Since 2006, vaccine recommendations in the United States have included a booster dose of Tdap, in part because of the shift from whole-cell to acellular pertussis vaccine in the 1990s. This is a follow-up study of a cohort of adolescents who received only acellular pertussis vaccine for the primary series and were among the first to receive the Tdap booster dose in early adolescence. The adolescents in the study were members of Kaiser Permanente of Northern California and had received the Tdap vaccine after age 10 years. Products manufactured by different companies were used during the study for both the acellular pertussis vaccine and the booster vaccine. The outcome of interest was vaccine effectiveness, which was calculated for several windows of time after receipt of Tdap: from 8 to 365 days (year 1) after vaccination, year 2, year 3, and year 4 and beyond. Cases were those with positive pertussis polymerase chain reaction tests.

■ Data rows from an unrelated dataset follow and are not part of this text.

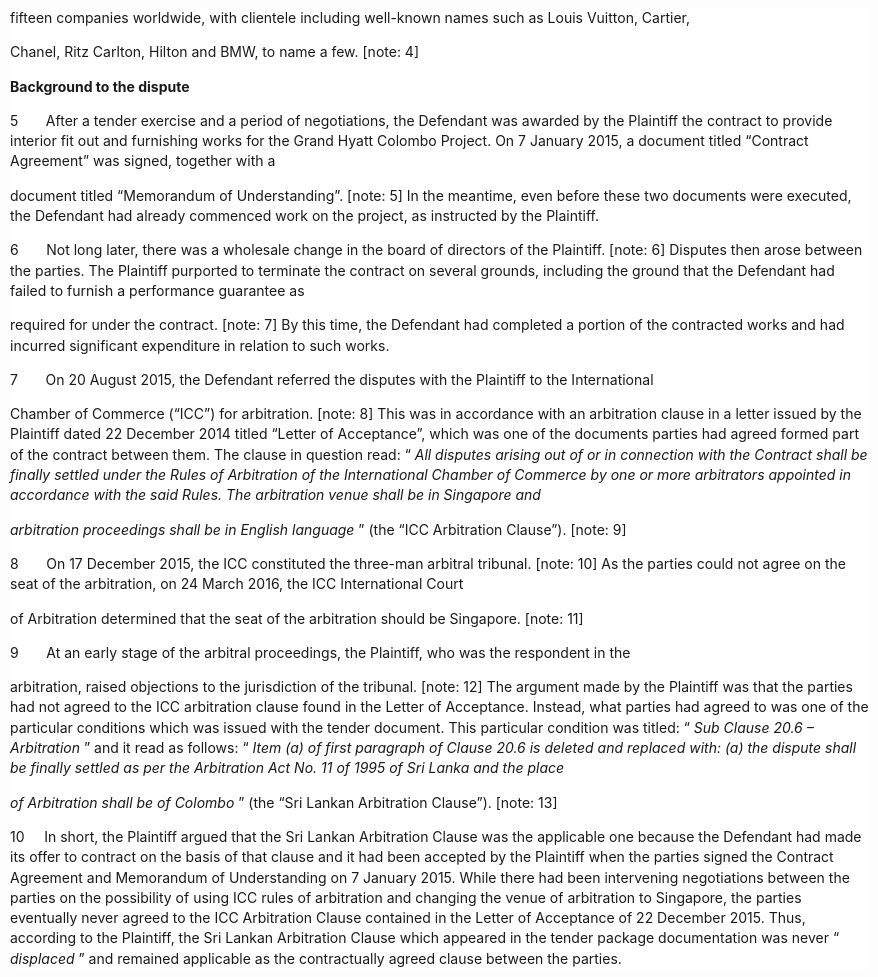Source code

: 
fifteen companies worldwide, with clientele including well-known names such as Louis Vuitton, Cartier, 

Chanel, Ritz Carlton, Hilton and BMW, to name a few. [note: 4] 

**Background to the dispute** 

5       After a tender exercise and a period of negotiations, the Defendant was awarded by the Plaintiff the contract to provide interior fit out and furnishing works for the Grand Hyatt Colombo Project. On 7 January 2015, a document titled “Contract Agreement” was signed, together with a 

document titled “Memorandum of Understanding”. [note: 5] In the meantime, even before these two documents were executed, the Defendant had already commenced work on the project, as instructed by the Plaintiff. 

6       Not long later, there was a wholesale change in the board of directors of the Plaintiff. [note: 6] Disputes then arose between the parties. The Plaintiff purported to terminate the contract on several grounds, including the ground that the Defendant had failed to furnish a performance guarantee as 

required for under the contract. [note: 7] By this time, the Defendant had completed a portion of the contracted works and had incurred significant expenditure in relation to such works. 

7       On 20 August 2015, the Defendant referred the disputes with the Plaintiff to the International 

Chamber of Commerce (“ICC”) for arbitration. [note: 8] This was in accordance with an arbitration clause in a letter issued by the Plaintiff dated 22 December 2014 titled “Letter of Acceptance”, which was one of the documents parties had agreed formed part of the contract between them. The clause in question read: “ _All disputes arising out of or in connection with the Contract shall be finally settled under the Rules of Arbitration of the International Chamber of Commerce by one or more arbitrators appointed in accordance with the said Rules. The arbitration venue shall be in Singapore and_ 

_arbitration proceedings shall be in English language_ ” (the “ICC Arbitration Clause”). [note: 9] 

8       On 17 December 2015, the ICC constituted the three-man arbitral tribunal. [note: 10] As the parties could not agree on the seat of the arbitration, on 24 March 2016, the ICC International Court 

of Arbitration determined that the seat of the arbitration should be Singapore. [note: 11] 

9       At an early stage of the arbitral proceedings, the Plaintiff, who was the respondent in the 

arbitration, raised objections to the jurisdiction of the tribunal. [note: 12] The argument made by the Plaintiff was that the parties had not agreed to the ICC arbitration clause found in the Letter of Acceptance. Instead, what parties had agreed to was one of the particular conditions which was issued with the tender document. This particular condition was titled: “ _Sub Clause 20.6 – Arbitration_ ” and it read as follows: “ _Item (a) of first paragraph of Clause 20.6 is deleted and replaced with: (a) the dispute shall be finally settled as per the Arbitration Act No. 11 of 1995 of Sri Lanka and the place_ 

_of Arbitration shall be of Colombo_ ” (the “Sri Lankan Arbitration Clause”). [note: 13] 

10     In short, the Plaintiff argued that the Sri Lankan Arbitration Clause was the applicable one because the Defendant had made its offer to contract on the basis of that clause and it had been accepted by the Plaintiff when the parties signed the Contract Agreement and Memorandum of Understanding on 7 January 2015. While there had been intervening negotiations between the parties on the possibility of using ICC rules of arbitration and changing the venue of arbitration to Singapore, the parties eventually never agreed to the ICC Arbitration Clause contained in the Letter of Acceptance of 22 December 2015. Thus, according to the Plaintiff, the Sri Lankan Arbitration Clause which appeared in the tender package documentation was never “ _displaced_ ” and remained applicable as the contractually agreed clause between the parties.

Outbreaks of pertussis affected health plan members in 2010 and 2014, producing 1207 pertussis cases among more than 279,000 eligible adolescents. During the 2010 epidemic, the age of peak pertussis incidence was 10-11 years. During the 2014 epidemic, the age of peak pertussis incidence was 15 years. The calculated vaccine effectiveness was 68.8% (95% confidence interval, 59.7%-75.9%) during year 1. During year 2, the vaccine effectiveness was 56.9%, declining to 25.2% during year 3. For year 4 and beyond, the vaccine effectiveness was only 8.9%. The 95% confidence intervals for years 1 and 2 overlap slightly, as do the confidence intervals for years 2 and 3, and likewise for years 3 and 4. However, the confidence intervals for year 1 and year 2 do not overlap with those of year 4 and beyond, demonstrating a statistically significant decline, as well as the marked clinical decline in vaccine effectiveness. The investigators concluded that Tdap provides only moderate protection in the first year after vaccination, and that effectiveness wanes rapidly thereafter at a loss of approximately 35% annually. They questioned whether routine administration of Tdap will be effective given the relatively short effectiveness of the vaccine unless it is administered in anticipation of outbreaks.

Viewpoint

A strength of this longitudinal cohort study was the ability to assess all of the medical care received by health plan members over the course of study. The occurrence of two epidemics of pertussis allowed the investigators to calculate and identify changes in pertussis vaccine effectiveness. The cohort studied was among the first to have received only acellular pertussis vaccines during their preschool vaccinations, and the ages of teens who experienced the highest incidence of pertussis in each of the outbreaks (10 years in 2010 and 15 years in 2015) corresponded very closely to the aging of the acellular-only cohort. The investigators acknowledged that it is difficult to ascertain the relative contribution of vaccine type to the increased rate of pertussis infection—whether it was the acellular vaccines in the primary series or the Tdap booster—but they are very concerned that future outbreaks will occur among older individuals as the acellular-only cohort ages further and becomes more susceptible owing to waning effectiveness of acellular vaccines in general. This concern must be counterbalanced with the very real reasons why we moved away from whole-cell pertussis vaccine—primarily vaccine side effects in the first week after vaccination. These data suggest that the epidemiology of pertussis outbreaks needs to be continually followed to ascertain whether the current vaccination approach is adequate.